Margaret Bales with Victorian Vice President Michael Henry
ABC Friends and ABC Alumni have been battling tirelessly to get the Australian government to restore funding and Australian content to our ABC by lobbying, researching, advocating, fund-raising and politicking. Now, quietly in the background, one woman in her eighties has just delivered a million dollar boost to ABC science broadcasting.
Margaret Bales, 83, was a librarian for over 30 years, including at the National Library and at university and high school libraries. She listened to ABC Radio National all her life, with a particular interest in music - she says she “danced to ABC music as a five year old”. These days she listens to a lot to FM classical music. She loved science at school, and had a brilliant science teacher. She would have pursued a career in science but was advised to become a librarian. A devotee of the ABC, her greatest love is still Classic FM, but in recent years she’s been increasingly frustrated by the dwindling of both the quality and amount of ABC Australian science content.
She remembers the halcyon days of the 1980s and 1990s, when the Australian government recognised the imperative of informing their populace about science, so people could make informed decisions about technology (think HIV, IVF, human genome), the environment (think climate change), industry and the economy. Margaret missed the wave of science reporting and analysis on national ABC TV and radio; the Science Show of course, but also TV. ABC TV introduced their first national science and medical report for news in 1986 (luckily, me), their national environment reporter soon after (Alan Tate); the Natural History Unit in Melbourne was churning out documentaries like A Brush With Nature (1989), The Big Wet (1993), and scads of others all the way through to Bushfire Summer (2006). Quantum ran a wildly popular weekly half hour show on national TV from 1985 to 2001, showcasing Australian and global scientific research, replaced by Catalyst that year until it was dropped and never properly replaced in 2017.
But things went south. The coalition cut ABC funding so much that it would take an extra $150 million a year just to get back to 2012 levels.
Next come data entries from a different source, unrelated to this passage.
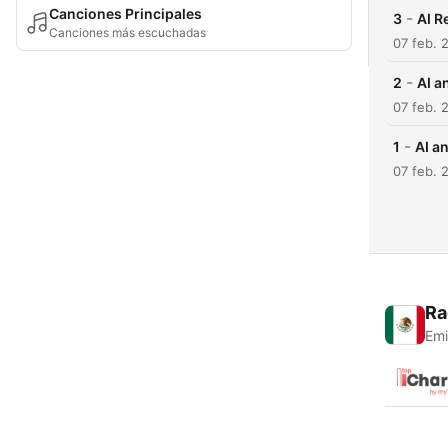
Canciones Principales
-
3
AI R
Canciones más escuchadas
07 feb. 
-
2
AI a
07 feb. 
-
1
AI a
07 feb. 
Ra
Emi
The amount of non-news and current affairs content on TV (including science) dropped by an estimated 41% between 2013/14 and 2022/23.
The Science Show persists, and ABC Radio National Science runs many science programs on different platforms; all are under serious finding stress (including recent redundancies from the new MD Hugh Marks). But overall science content on the ABC is hugely diminished.
Margaret reached out to Michael Henry, Vice President of ABC Friends Victoria and the two of them came up with a plan; Margaret wanted to donate $1 million to the ABC to revitalise and enhance ABC science reporting, and to attract young people to the ABC.
Now, Michael is also a devotee of the ABC with both passion and purpose – to refund it to proper levels, to inform Australians about their country, culture and the world and to ensure it’s a bedrock for democracy. So he, with current ABCF Victorian President Pam Creed, brought me on (also working for those aims but whose career purpose has been to make Australians scientifically literate, so industry and tech bros won’t rule the world.)
How to maximise the impact of Margaret’s amazing donation? We needed an expert- so I dialled up the brilliant Dr Jonathan Webb, Science Editor at ABC Radio National, who leads an award-winning team of specialist journalists and producers working across radio, podcasts, digital and social media.Â
And - voila! - alchemy! Within weeks, an ABC Science Journalism Fellowship Program was created. It is a new initiative within the ABC Radio National Science Unit.
The recurring annual fellowship will provide a science journalist or content maker with an opportunity to develop science programming for ABC Radio National and the broader ABC network, including digital platforms, with the support and guidance of the ABC Radio National Science Unit. A Memorandum of Understanding for the Fellowship, for “enhancement of the ABC’s coverage of science and medicine in a manner which attracts young people to the ABC” has been approved by the ABC Board and announced by MD Hugh Marks at an ABC Friends Victoria dinner recently.
Hugh Marks rang Margaret last week to thank her. She was really chuffed. Sometimes, passion with purpose cuts through stasis and bureaucracy. What a woman! Thank you, Margaret.